= Seven Presidents Park =

Park in the United States

Seven Presidents Park is an oceanfront park in the city of Long Branch, New Jersey, United States, maintained by the Monmouth County Park System. It is named after U.S. Presidents Ulysses S. Grant, Rutherford B. Hayes, James A. Garfield, Chester A. Arthur, Benjamin Harrison, William McKinley, and Woodrow Wilson, all of whom spent time in the area's resorts. President Grant declared Long Branch the nation's "Summer Capital" in 1869.

The park, which includes a mile of public beach and 38 acre of land, allows swimming and surfing and also contains a snack bar, sheltered eating areas, a volleyball court, showers and changing facilities, a universal-access playground, a park and rink for skaters and skateboarders, and protected sand dunes. The inclusive playground, Tony's Place, won the 2011-12 NJ Park and Recreation Association's Excellence in Design Award. In addition, it hosts the Monmouth County Park System's annual Sprint Triathlon—combining swimming, cycling and running—in September. Seven Presidents Park charges an admissions fee from Memorial Day weekend to Labor Day weekend, although seasonal and multi-day passes are available.

Seven Presidents Park is a protected ecological habitat. The dunes offer a natural habitat for birds and plants, while protecting the beach against large storms. The Park System constantly plants erosion-fighting beach grass to reinforce the dunes and takes other protective measures to sustain the environment. Two threatened or endangered birds, the Least Tern and Piping Plover, now breed there.

Many other species of birds can be seen in the park. Seaducks, loons, gannets, gulls and alcids frequent the beaches. Especially common are the razorbill, the surf scoter, the black scoter, the long-tailed duck, the red-throated loon, the common loon, and the lesser black-backed gull. Brant geese, including the occasional black brant, can sometimes be seen at the athletic fields in foul weather. A flock of Bonaparte's gulls inhabits the park in winter. Farther inland, orange-crowned warblers, white-winged crossbills and red crossbills have been reported. Other birds found in the park have been white-winged gulls, little gulls, black-headed gulls, the sooty shearwater, the black-legged kittiwake, the parasitic jaeger, the vesper sparrow and the snow bunting.
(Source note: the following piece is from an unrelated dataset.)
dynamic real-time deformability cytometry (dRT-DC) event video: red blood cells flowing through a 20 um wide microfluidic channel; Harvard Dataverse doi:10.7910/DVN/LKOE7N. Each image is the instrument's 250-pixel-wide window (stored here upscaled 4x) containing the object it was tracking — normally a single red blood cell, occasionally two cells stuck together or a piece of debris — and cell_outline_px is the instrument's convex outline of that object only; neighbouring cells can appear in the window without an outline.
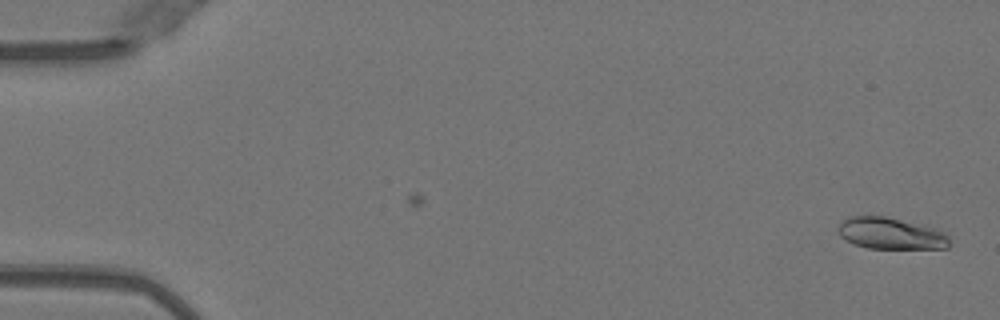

In the late 19th century, Seven Presidents Park was the location of Long Branch businessman Nate Salsbury's Buffalo Bill Wild West Show, which included performers Buffalo Bill Cody, Annie Oakley and Chief Sitting Bull.

Locals have been surfing at Seven Presidents Park for decades as it was one of the first locations on the Jersey Shore that allowed surfing. The Kiernan Surfing Association, a group of local surfers, brokered a deal with the property owner so the surfers would not be pulled out of the water by the Long Branch police.